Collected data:
==*==

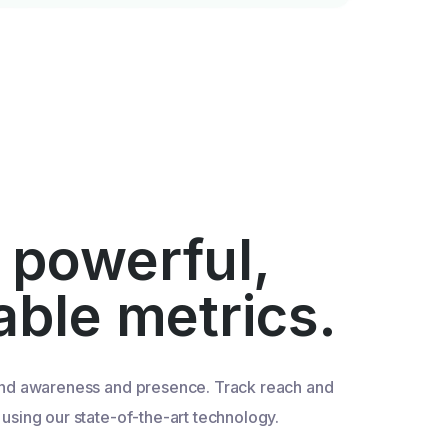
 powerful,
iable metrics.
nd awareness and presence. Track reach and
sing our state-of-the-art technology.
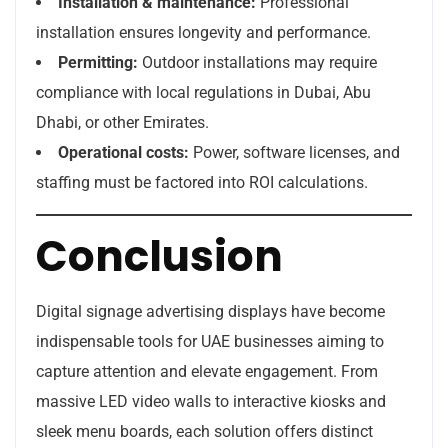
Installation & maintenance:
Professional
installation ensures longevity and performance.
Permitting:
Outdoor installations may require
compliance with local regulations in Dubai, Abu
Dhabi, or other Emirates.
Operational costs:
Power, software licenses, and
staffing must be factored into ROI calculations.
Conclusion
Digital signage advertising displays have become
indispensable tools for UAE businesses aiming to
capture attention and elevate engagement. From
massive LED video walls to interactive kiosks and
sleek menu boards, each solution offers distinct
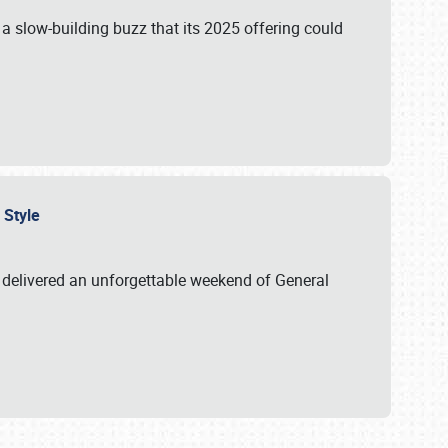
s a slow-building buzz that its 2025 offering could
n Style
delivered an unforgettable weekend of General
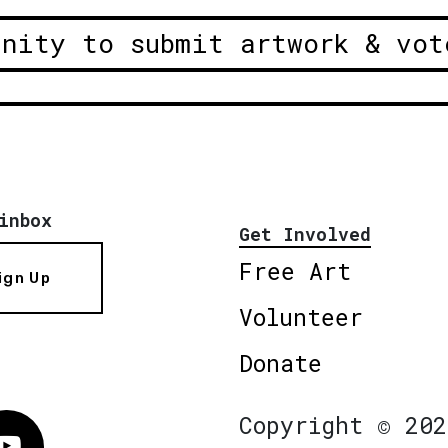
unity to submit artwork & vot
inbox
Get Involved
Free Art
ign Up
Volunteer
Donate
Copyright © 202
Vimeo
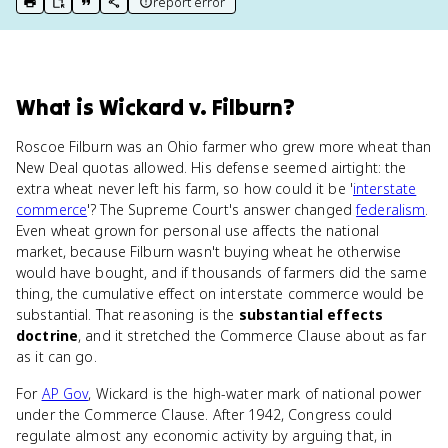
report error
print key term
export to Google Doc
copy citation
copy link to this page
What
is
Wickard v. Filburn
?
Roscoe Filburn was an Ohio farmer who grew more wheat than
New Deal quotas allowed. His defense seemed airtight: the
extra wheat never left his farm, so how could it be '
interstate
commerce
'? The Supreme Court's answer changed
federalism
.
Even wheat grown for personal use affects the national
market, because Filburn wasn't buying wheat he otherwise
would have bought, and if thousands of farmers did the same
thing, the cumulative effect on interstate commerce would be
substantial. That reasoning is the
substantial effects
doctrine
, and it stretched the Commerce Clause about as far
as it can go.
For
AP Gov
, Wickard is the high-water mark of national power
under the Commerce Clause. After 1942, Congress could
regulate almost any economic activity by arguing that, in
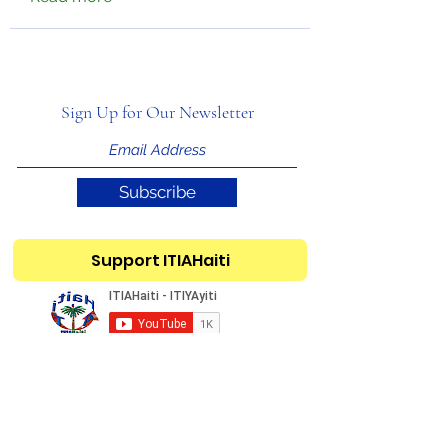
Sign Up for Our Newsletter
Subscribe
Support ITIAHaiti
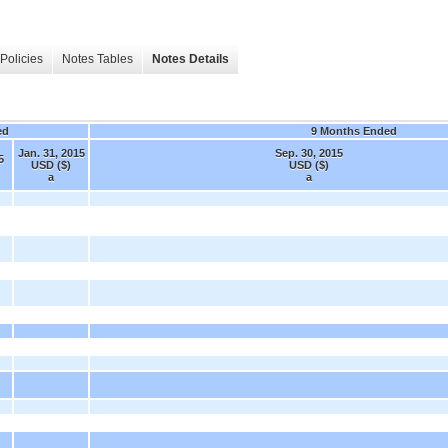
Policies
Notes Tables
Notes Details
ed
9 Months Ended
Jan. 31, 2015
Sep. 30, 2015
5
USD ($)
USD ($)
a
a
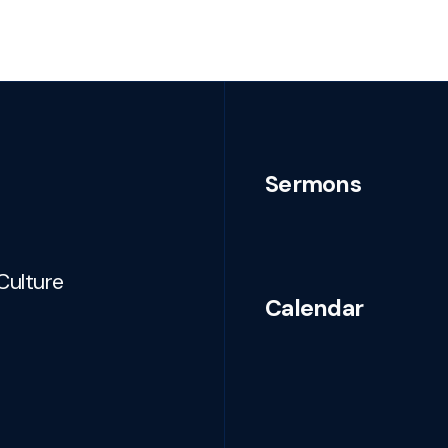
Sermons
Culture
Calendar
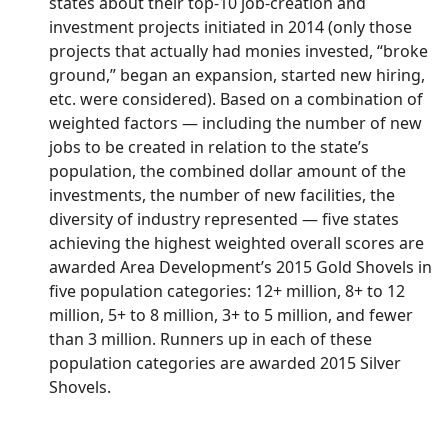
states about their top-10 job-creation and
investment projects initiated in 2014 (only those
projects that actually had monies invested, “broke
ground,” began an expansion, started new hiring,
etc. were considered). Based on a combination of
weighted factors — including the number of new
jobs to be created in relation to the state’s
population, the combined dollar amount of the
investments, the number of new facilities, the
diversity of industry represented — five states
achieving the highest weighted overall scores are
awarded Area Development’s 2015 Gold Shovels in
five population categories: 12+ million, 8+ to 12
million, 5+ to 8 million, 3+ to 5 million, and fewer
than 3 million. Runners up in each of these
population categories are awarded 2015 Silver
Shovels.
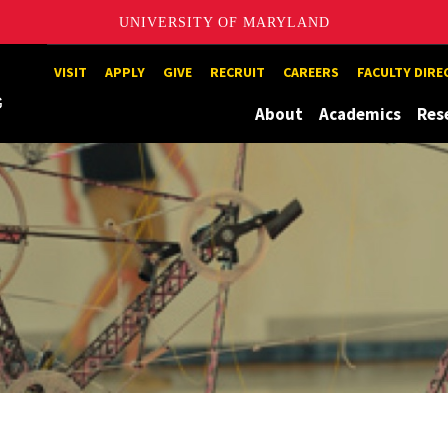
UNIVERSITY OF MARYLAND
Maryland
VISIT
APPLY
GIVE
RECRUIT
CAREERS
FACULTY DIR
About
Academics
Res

==*==

# What is being asked:
The data above must be reproduced exactly, without any of its pictures.

# Solved problem:
 powerful,
iable metrics.
nd awareness and presence. Track reach and
sing our state-of-the-art technology.
Installation & maintenance:
Professional
installation ensures longevity and performance.
Permitting:
Outdoor installations may require
compliance with local regulations in Dubai, Abu
Dhabi, or other Emirates.
Operational costs:
Power, software licenses, and
staffing must be factored into ROI calculations.
Conclusion
Digital signage advertising displays have become
indispensable tools for UAE businesses aiming to
capture attention and elevate engagement. From
massive LED video walls to interactive kiosks and
sleek menu boards, each solution offers distinct
s a slow-building buzz that its 2025 offering could
n Style
delivered an unforgettable weekend of General
unity to submit artwork & vot
inbox
Get Involved
Free Art
ign Up
Volunteer
Donate
Copyright © 202
Vimeo
report error
print key term
export to Google Doc
copy citation
copy link to this page
What
is
Wickard v. Filburn
?
Roscoe Filburn was an Ohio farmer who grew more wheat than
New Deal quotas allowed. His defense seemed airtight: the
extra wheat never left his farm, so how could it be '
interstate
commerce
'? The Supreme Court's answer changed
federalism
.
Even wheat grown for personal use affects the national
market, because Filburn wasn't buying wheat he otherwise
would have bought, and if thousands of farmers did the same
thing, the cumulative effect on interstate commerce would be
substantial. That reasoning is the
substantial effects
doctrine
, and it stretched the Commerce Clause about as far
as it can go.
For
AP Gov
, Wickard is the high-water mark of national power
under the Commerce Clause. After 1942, Congress could
regulate almost any economic activity by arguing that, in
Sign Up for Our Newsletter
Subscribe
Support ITIAHaiti
Policies
Notes Tables
Notes Details
ed
9 Months Ended
Jan. 31, 2015
Sep. 30, 2015
5
USD ($)
USD ($)
a
a
Sermons
Culture
Calendar
states about their top-10 job-creation and
investment projects initiated in 2014 (only those
projects that actually had monies invested, “broke
ground,” began an expansion, started new hiring,
etc. were considered). Based on a combination of
weighted factors — including the number of new
jobs to be created in relation to the state’s
population, the combined dollar amount of the
investments, the number of new facilities, the
diversity of industry represented — five states
achieving the highest weighted overall scores are
awarded Area Development’s 2015 Gold Shovels in
five population categories: 12+ million, 8+ to 12
million, 5+ to 8 million, 3+ to 5 million, and fewer
than 3 million. Runners up in each of these
population categories are awarded 2015 Silver
Shovels.
UNIVERSITY OF MARYLAND
Maryland
VISIT
APPLY
GIVE
RECRUIT
CAREERS
FACULTY DIR
About
Academics
Res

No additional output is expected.